WORK INSTRUCTION
Establish how many lines in the material include the string "default" and report it as a lone number.
##########
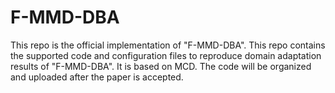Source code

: # F-MMD-DBA
This repo is the official implementation of "F-MMD-DBA". This repo contains the supported code and configuration files to reproduce domain adaptation results of "F-MMD-DBA". It is based on MCD. The code will be organized and uploaded after the paper is accepted.
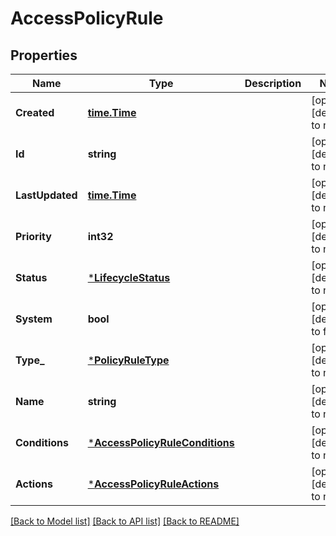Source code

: # AccessPolicyRule

## Properties
Name | Type | Description | Notes
------------ | ------------- | ------------- | -------------
**Created** | [**time.Time**](time.Time.md) |  | [optional] [default to null]
**Id** | **string** |  | [optional] [default to null]
**LastUpdated** | [**time.Time**](time.Time.md) |  | [optional] [default to null]
**Priority** | **int32** |  | [optional] [default to null]
**Status** | [***LifecycleStatus**](LifecycleStatus.md) |  | [optional] [default to null]
**System** | **bool** |  | [optional] [default to false]
**Type_** | [***PolicyRuleType**](PolicyRuleType.md) |  | [optional] [default to null]
**Name** | **string** |  | [optional] [default to null]
**Conditions** | [***AccessPolicyRuleConditions**](AccessPolicyRuleConditions.md) |  | [optional] [default to null]
**Actions** | [***AccessPolicyRuleActions**](AccessPolicyRuleActions.md) |  | [optional] [default to null]

[[Back to Model list]](../README.md#documentation-for-models) [[Back to API list]](../README.md#documentation-for-api-endpoints) [[Back to README]](../README.md)

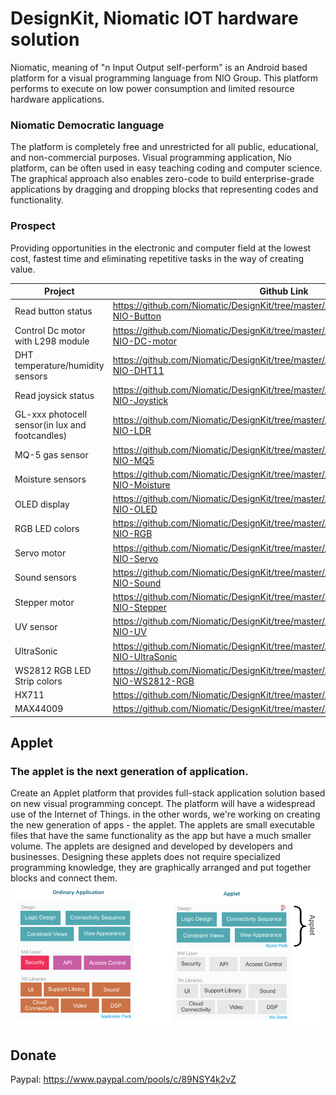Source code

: # DesignKit, Niomatic IOT hardware solution
Niomatic, meaning of "n Input Output self-perform" is an Android based platform for a visual programming language from NIO Group. This platform performs to execute on low power consumption and limited resource hardware applications.

### Niomatic Democratic language

The platform is completely free and unrestricted for all public, educational, and non-commercial purposes. Visual programming application, Nio platform, can be often used in easy teaching coding and computer science. The graphical approach also enables zero-code to build enterprise-grade applications by dragging and dropping blocks that representing codes and functionality.

### Prospect

Providing opportunities in the electronic and computer field at the lowest cost, fastest time and eliminating repetitive tasks in the way of creating value.

| Project | Github Link |
| ------ | ------ |
| Read button status | https://github.com/Niomatic/DesignKit/tree/master/Arduino%20Codes/ESP8266-NIO-Button |
| Control Dc motor with L298 module | https://github.com/Niomatic/DesignKit/tree/master/Arduino%20Codes/ESP8266-NIO-DC-motor |
| DHT temperature/humidity sensors | https://github.com/Niomatic/DesignKit/tree/master/Arduino%20Codes/ESP8266-NIO-DHT11 |
| Read joysick status | https://github.com/Niomatic/DesignKit/tree/master/Arduino%20Codes/ESP8266-NIO-Joystick |
| GL-xxx photocell sensor(in lux and footcandles) | https://github.com/Niomatic/DesignKit/tree/master/Arduino%20Codes/ESP8266-NIO-LDR |
| MQ-5 gas sensor | https://github.com/Niomatic/DesignKit/tree/master/Arduino%20Codes/ESP8266-NIO-MQ5 |
| Moisture sensors | https://github.com/Niomatic/DesignKit/tree/master/Arduino%20Codes/ESP8266-NIO-Moisture |
| OLED display | https://github.com/Niomatic/DesignKit/tree/master/Arduino%20Codes/ESP8266-NIO-OLED |
| RGB LED colors | https://github.com/Niomatic/DesignKit/tree/master/Arduino%20Codes/ESP8266-NIO-RGB |
| Servo motor | https://github.com/Niomatic/DesignKit/tree/master/Arduino%20Codes/ESP8266-NIO-Servo |
| Sound sensors | https://github.com/Niomatic/DesignKit/tree/master/Arduino%20Codes/ESP8266-NIO-Sound |
| Stepper motor | https://github.com/Niomatic/DesignKit/tree/master/Arduino%20Codes/ESP8266-NIO-Stepper |
| UV sensor | https://github.com/Niomatic/DesignKit/tree/master/Arduino%20Codes/ESP8266-NIO-UV |
| UltraSonic | https://github.com/Niomatic/DesignKit/tree/master/Arduino%20Codes/ESP8266-NIO-UltraSonic |
| WS2812 RGB LED Strip colors | https://github.com/Niomatic/DesignKit/tree/master/Arduino%20Codes/ESP8266-NIO-WS2812-RGB |
| HX711 | https://github.com/Niomatic/DesignKit/tree/master/Arduino%20Codes/HX711 |
| MAX44009 | https://github.com/Niomatic/DesignKit/tree/master/Arduino%20Codes/MAX44009 |

## Applet

### The applet is the next generation of application.

Create an Applet platform that provides full-stack application solution based on new visual programming concept. The platform will have a widespread use of the Internet of Things. in the other words, we're working on creating the new generation of apps - the applet.
The applets are small executable files that have the same functionality as the app but have a much smaller volume.
The applets are designed and developed by developers and businesses. Designing these applets does not require specialized programming knowledge, they are graphically arranged and put together blocks and connect them.
![Applet VS Application](https://raw.githubusercontent.com/Niomatic/DesignKit/master/Images/appletvsapplication.png?raw=true)

## Donate
Paypal: https://www.paypal.com/pools/c/89NSY4k2vZ
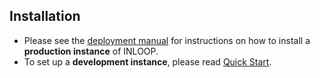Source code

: Installation
------------

* Please see the [deployment manual](docs/deployment.md) for instructions on how to install a
  **production instance** of INLOOP.
* To set up a **development instance**, please read [Quick Start](README.md#quick-start).
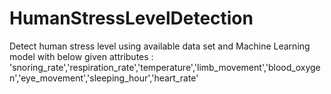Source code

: # HumanStressLevelDetection
Detect human stress level using available data set and Machine Learning model with below given attributes : 
'snoring_rate','respiration_rate','temperature','limb_movement','blood_oxygen','eye_movement','sleeping_hour','heart_rate'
##########
YOUR RESPONSE
10